Nous vous proposons ensuite de prolonger d’urgence le dispositif de chômage partiel pour tous les secteurs jusqu’au 31 décembre et de soumettre les aides et les prêts garantis par l’État à des critères sociaux et environnementaux. Les prêts aux grandes entreprises doivent être convertis en montées au capital ou en nationalisations.
Ensuite, à court terme, il faudra renforcer le décret Montebourg et étendre la liste des secteurs stratégiques, par exemple au secteur du médicament ou à celui des banques et des assurances, dont on a vu le rôle dans cette crise.
À l’occasion du renouvellement ministériel qui s’annonce, il faudra nommer un ou une ministre de l’industrie, ayant pour mission de mener une réflexion sur les relocalisations à moyen et long terme. Cela doit s’accompagner d’un changement de paradigme : le prix ne peut plus être le seul critère. Il faut inclure un critère social, lié au niveau de vie, en prenant en compte les services publics, ainsi qu’un critère environnemental. Des outils de régulation – quotas d’importation, barrières douanières et taxe carbone aux frontières européennes – doivent être discutés sereinement entre nous.
La crise sanitaire a mis en évidence la nécessité absolue de produire en France du matériel médical et sanitaire. Alors, agissons dès à présent pour construire le pôle public du médicament et posons la question de la nationalisation de Sanofi, entreprise dont le chiffre d’affaires dépend, en France, à 80 % de la sécurité sociale et qui bénéficie de dizaines de millions d’euros d’aides.

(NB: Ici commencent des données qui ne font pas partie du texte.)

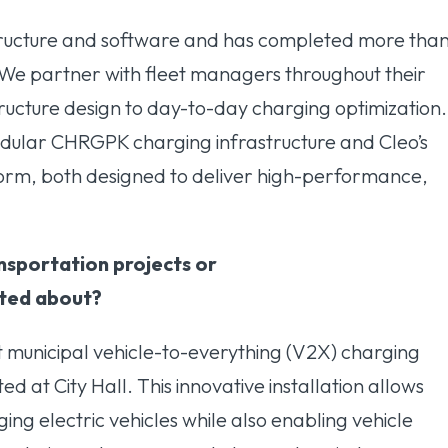
astructure and software and has completed more tha
 We partner with fleet managers throughout their
tructure design to day-to-day charging optimization.
modular CHRGPK charging infrastructure and Cleo’s
rm, both designed to deliver high-performance,
nsportation projects or
cited about?
t municipal vehicle-to-everything (V2X) charging
ted at City Hall. This innovative installation allows
ing electric vehicles while also enabling vehicle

Si une crise sanitaire ressurgit, il faut que nous puissions produire de quoi sauver des vies en France et en Europe ; ce sujet ne peut plus être tabou.
En conclusion, deux secteurs nous apparaissent prioritaires : ceux de l’énergie et des transports.

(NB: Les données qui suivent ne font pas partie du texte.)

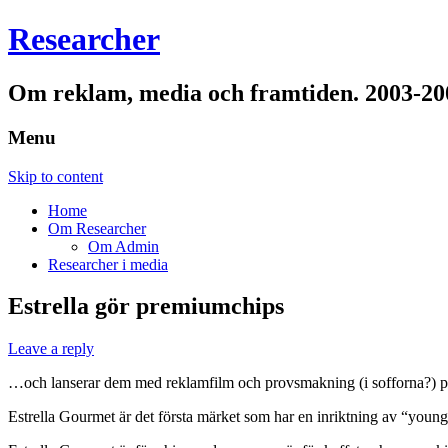
Researcher
Om reklam, media och framtiden. 2003-20
Menu
Skip to content
Home
Om Researcher
Om Admin
Researcher i media
Estrella gör premiumchips
Leave a reply
…och lanserar dem med reklamfilm och provsmakning (i sofforna?) 
Estrella Gourmet är det första märket som har en inriktning av “young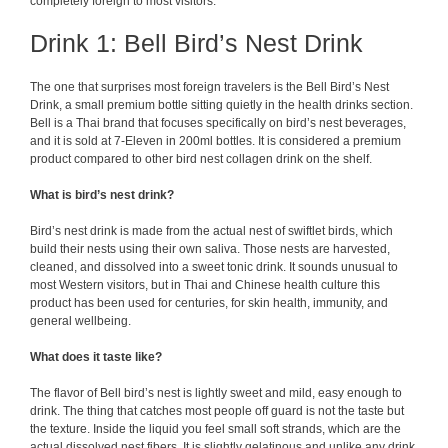
completely foreign to most visitors.
Drink 1: Bell Bird’s Nest Drink
The one that surprises most foreign travelers is the Bell Bird’s Nest
Drink, a small premium bottle sitting quietly in the health drinks section.
Bell is a Thai brand that focuses specifically on bird’s nest beverages,
and it is sold at 7-Eleven in 200ml bottles. It is considered a premium
product compared to other bird nest collagen drink on the shelf.
What is bird’s nest drink?
Bird’s nest drink is made from the actual nest of swiftlet birds, which
build their nests using their own saliva. Those nests are harvested,
cleaned, and dissolved into a sweet tonic drink. It sounds unusual to
most Western visitors, but in Thai and Chinese health culture this
product has been used for centuries, for skin health, immunity, and
general wellbeing.
What does it taste like?
The flavor of Bell bird’s nest is lightly sweet and mild, easy enough to
drink. The thing that catches most people off guard is not the taste but
the texture. Inside the liquid you feel small soft strands, which are the
actual dissolved nest fibers. It is slightly gelatinous and unlike any drink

Il faut revenir sur la privatisation d’Engie, annuler le projet Hercule, qui vise à scinder EDF en deux entités, réfléchir à la création d’un pôle public de l’énergie qui garantirait un prix à l’usager et amorcer ainsi la transition écologique.
Enfin, nous sommes heureux que l’on reparle du fret ferroviaire. Il importe de revenir sur le pacte ferroviaire adopté ici même il y a deux ans, de renoncer à vendre Alstom à Siemens pour des raisons financières et de réfléchir à un projet industriel du XXIe siècle en vue de construire le train du futur, un train plus rapide, plus efficace, plus écologique.
Voilà les quelques pistes que nous soumettons au débat : nous allons continuer, avec vous, à construire un véritable plan de relance incluant nationalisations et relocalisations.